The Injection Auditor (lucid-llm-judge-auditor) is a comprehensive security node that detects prompt injection attacks, jailbreak attempts, and Personal Identifiable Information (PII) like SSNs, emails, and credit card numbers using LLM-driven guardrails via NeMo.

Use Case

  • Prompt Injection Defense: Block OWASP LLM Top 10 #1 attacks including jailbreaks and instruction override attempts.
  • Regulatory Compliance: Enforce GDPR, CCPA, and HIPAA compliance by ensuring PII never reaches the model.
  • Data Leakage Prevention: Automatically detect and block sensitive identifiers in prompts.

Implementation

This auditor hooks into the Request phase to observe inputs and produce claims.
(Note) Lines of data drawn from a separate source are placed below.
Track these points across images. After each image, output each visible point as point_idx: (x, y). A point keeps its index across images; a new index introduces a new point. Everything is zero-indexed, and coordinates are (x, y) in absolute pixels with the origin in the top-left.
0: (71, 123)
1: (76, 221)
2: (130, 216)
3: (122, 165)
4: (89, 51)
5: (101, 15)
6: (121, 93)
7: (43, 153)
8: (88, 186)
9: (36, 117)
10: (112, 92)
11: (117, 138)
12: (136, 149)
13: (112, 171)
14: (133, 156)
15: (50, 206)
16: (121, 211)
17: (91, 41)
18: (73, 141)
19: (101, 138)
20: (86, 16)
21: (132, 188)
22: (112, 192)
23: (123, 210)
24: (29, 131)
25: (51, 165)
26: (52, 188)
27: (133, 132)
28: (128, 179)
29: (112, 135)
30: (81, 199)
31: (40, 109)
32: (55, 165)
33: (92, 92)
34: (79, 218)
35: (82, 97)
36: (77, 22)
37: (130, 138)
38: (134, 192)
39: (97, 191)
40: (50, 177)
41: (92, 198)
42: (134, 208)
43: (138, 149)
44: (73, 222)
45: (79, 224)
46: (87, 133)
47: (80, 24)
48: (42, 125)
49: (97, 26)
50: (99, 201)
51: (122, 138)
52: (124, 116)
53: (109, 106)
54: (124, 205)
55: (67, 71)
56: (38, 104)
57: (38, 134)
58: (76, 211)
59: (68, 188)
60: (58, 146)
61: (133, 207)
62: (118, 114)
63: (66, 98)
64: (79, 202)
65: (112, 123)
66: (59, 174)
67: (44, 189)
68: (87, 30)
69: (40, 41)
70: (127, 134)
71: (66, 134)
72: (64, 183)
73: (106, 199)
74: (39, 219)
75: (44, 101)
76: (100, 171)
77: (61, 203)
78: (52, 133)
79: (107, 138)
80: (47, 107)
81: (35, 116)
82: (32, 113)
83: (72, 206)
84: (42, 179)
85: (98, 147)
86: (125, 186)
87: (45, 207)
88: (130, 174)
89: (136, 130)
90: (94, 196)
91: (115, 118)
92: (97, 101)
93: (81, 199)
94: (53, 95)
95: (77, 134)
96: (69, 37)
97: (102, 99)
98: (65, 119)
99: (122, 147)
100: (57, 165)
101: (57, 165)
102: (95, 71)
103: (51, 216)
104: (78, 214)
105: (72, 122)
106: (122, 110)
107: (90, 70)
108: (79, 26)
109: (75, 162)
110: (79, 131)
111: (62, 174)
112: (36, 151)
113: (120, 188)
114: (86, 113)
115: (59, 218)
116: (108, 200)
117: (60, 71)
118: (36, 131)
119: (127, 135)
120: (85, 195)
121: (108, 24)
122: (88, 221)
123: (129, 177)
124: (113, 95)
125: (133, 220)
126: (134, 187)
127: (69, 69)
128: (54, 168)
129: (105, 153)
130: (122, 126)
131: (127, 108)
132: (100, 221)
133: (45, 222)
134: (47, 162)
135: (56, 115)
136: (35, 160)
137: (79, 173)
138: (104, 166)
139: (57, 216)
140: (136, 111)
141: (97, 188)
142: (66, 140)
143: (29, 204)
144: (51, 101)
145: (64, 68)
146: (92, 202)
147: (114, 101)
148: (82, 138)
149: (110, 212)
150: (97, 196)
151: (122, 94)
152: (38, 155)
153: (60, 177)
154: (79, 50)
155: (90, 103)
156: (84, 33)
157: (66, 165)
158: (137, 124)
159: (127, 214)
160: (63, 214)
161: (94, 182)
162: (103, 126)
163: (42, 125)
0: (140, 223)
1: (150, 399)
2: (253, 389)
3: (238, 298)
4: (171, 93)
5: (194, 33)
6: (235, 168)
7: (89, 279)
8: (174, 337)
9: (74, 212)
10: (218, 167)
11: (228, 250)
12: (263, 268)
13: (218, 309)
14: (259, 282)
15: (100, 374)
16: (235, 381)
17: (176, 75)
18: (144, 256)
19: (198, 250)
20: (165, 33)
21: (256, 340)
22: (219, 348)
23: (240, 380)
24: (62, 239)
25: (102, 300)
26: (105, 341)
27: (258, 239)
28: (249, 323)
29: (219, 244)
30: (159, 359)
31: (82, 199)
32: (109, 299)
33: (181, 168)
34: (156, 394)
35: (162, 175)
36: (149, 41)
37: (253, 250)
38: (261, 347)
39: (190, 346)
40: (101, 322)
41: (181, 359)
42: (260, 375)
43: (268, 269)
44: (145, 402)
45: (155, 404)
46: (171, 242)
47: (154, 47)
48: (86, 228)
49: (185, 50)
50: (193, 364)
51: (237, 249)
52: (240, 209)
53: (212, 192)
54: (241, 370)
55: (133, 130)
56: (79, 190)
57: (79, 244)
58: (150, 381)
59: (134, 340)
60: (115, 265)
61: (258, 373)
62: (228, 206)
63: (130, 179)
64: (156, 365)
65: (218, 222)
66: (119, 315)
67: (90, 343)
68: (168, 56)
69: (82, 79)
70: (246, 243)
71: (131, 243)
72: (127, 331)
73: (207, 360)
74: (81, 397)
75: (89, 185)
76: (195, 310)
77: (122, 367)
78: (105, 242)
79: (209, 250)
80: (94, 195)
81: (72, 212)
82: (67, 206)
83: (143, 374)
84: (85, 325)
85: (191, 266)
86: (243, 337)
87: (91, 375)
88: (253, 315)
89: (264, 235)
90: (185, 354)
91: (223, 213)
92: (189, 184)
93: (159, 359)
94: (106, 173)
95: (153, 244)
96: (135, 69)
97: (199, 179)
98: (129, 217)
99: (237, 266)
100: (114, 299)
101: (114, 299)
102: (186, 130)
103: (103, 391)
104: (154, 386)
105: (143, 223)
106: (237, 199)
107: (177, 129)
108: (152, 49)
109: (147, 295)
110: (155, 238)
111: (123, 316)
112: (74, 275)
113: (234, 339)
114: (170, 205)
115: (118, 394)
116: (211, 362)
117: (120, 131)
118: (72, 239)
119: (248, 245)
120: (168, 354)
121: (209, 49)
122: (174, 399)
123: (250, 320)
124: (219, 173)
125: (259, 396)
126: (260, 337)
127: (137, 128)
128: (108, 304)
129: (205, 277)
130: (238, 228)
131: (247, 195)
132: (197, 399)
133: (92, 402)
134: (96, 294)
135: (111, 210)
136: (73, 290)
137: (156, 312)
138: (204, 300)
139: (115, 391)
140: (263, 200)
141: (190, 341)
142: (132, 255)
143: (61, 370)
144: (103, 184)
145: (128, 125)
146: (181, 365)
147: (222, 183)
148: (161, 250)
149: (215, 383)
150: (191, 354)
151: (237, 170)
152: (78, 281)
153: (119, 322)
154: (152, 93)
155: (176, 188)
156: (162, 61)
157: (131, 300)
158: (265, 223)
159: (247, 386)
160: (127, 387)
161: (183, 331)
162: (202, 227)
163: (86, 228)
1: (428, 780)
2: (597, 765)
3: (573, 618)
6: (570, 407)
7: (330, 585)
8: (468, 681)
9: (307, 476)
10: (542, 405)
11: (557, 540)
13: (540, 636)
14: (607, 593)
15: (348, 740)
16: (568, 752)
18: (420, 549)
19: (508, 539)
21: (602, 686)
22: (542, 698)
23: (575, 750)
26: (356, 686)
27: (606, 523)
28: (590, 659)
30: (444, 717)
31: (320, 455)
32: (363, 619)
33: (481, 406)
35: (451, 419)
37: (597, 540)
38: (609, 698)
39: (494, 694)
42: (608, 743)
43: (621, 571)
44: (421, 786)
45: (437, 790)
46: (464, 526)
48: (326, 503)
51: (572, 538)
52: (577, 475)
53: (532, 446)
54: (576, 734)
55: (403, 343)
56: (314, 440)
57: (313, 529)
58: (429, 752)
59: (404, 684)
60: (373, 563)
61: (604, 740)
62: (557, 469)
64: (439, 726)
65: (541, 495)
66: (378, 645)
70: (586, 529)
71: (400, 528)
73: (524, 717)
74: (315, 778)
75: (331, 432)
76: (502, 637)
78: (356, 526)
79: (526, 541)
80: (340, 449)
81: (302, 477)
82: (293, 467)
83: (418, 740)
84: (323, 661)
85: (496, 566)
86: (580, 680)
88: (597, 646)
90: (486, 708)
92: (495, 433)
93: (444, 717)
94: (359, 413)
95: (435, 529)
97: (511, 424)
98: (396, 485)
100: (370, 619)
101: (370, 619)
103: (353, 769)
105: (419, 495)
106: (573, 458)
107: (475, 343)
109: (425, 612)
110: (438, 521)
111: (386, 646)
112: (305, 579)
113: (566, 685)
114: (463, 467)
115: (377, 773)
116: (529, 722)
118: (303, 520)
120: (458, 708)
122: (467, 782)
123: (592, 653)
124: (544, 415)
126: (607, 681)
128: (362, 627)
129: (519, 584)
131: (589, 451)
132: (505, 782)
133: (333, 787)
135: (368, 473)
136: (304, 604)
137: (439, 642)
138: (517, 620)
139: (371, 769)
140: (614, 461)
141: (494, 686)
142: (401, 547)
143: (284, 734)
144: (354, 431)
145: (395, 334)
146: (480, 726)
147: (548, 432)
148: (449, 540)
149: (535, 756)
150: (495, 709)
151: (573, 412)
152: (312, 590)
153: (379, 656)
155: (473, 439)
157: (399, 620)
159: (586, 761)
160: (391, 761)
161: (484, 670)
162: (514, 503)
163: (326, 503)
A Cedar policy at the Gateway decides whether to block.

import re
from lucid_auditor_sdk import ClaimsAuditor, claims, serve, Phase
from lucid_schemas import Claim

class LLMJudgeAuditor(ClaimsAuditor):
    """Detects prompt injection and PII in user requests."""

    # PII Patterns
    SSN_PATTERN = re.compile(r'\b\d{3}-\d{2}-\d{4}\b')
    EMAIL_PATTERN = re.compile(r'\b[A-Za-z0-9._%+-]+@[A-Za-z0-9.-]+\.[A-Z|a-z]{2,}\b')

    # Injection Patterns
    INJECTION_PATTERNS = [
        "ignore all previous instructions",
        "disregard the above",
        "system prompt:",
        "you are now",
    ]

    @claims(phase=Phase.REQUEST)
    def measure_injection(self, request: dict) -> list[Claim]:
        prompt = request.get("prompt", "").lower()
        matches = [p for p in self.INJECTION_PATTERNS if p in prompt]
        detected = len(matches) > 0

        return [
            Claim(name="injection_risk", type="score_normalized",
                  value=0.9 if detected else 0.0, confidence=0.95 if detected else 1.0),
        ]

    @claims(phase=Phase.REQUEST)
    def measure_pii(self, request: dict) -> list[Claim]:
        prompt = request.get("prompt", "")
        ssn_found = bool(self.SSN_PATTERN.search(prompt))
        email_found = bool(self.EMAIL_PATTERN.search(prompt))
        entities = []
        if ssn_found:
            entities.append("US_SSN")
        if email_found:
            entities.append("EMAIL_ADDRESS")

        return [
            Claim(name="pii_types", type="string_list", value=entities),
            Claim(name="pii_count", type="count", value=len(entities)),
        ]

serve(LLMJudgeAuditor())

Cedar Policy

Claims are evaluated by the Gateway's Cedar policy. Example:

// Block prompt injection with high confidence
@annotation("id", "guardrails-injection-deny")
@annotation("decision", "deny")
forbid (principal, action, resource)
when { context.claims.injection_risk > 0.7 };

// Block high-sensitivity PII (SSN)
@annotation("id", "pii-ssn-deny")
@annotation("decision", "deny")
forbid (principal, action, resource)
when { context.claims.pii_types.contains("US_SSN") };

// Warn on low-sensitivity PII (email) but allow
@annotation("id", "pii-email-warn")
@annotation("decision", "warn")
forbid (principal, action, resource)
when { context.claims.pii_types.contains("EMAIL_ADDRESS") };

Behavior

  • Injection Detection: If a user types "Ignore all previous instructions", the auditor produces injection_risk = 0.9. The Cedar policy evaluates to DENY, and the model is never invoked.
  • PII Blocking: If a user types "My SSN is 123-45-6789", the auditor produces pii_types = ["US_SSN"]. The Cedar policy evaluates to DENY.
  • PII Warning: If a user includes an email address, the auditor produces pii_types = ["EMAIL_ADDRESS"]. The Cedar policy evaluates to WARN but allows the request to proceed.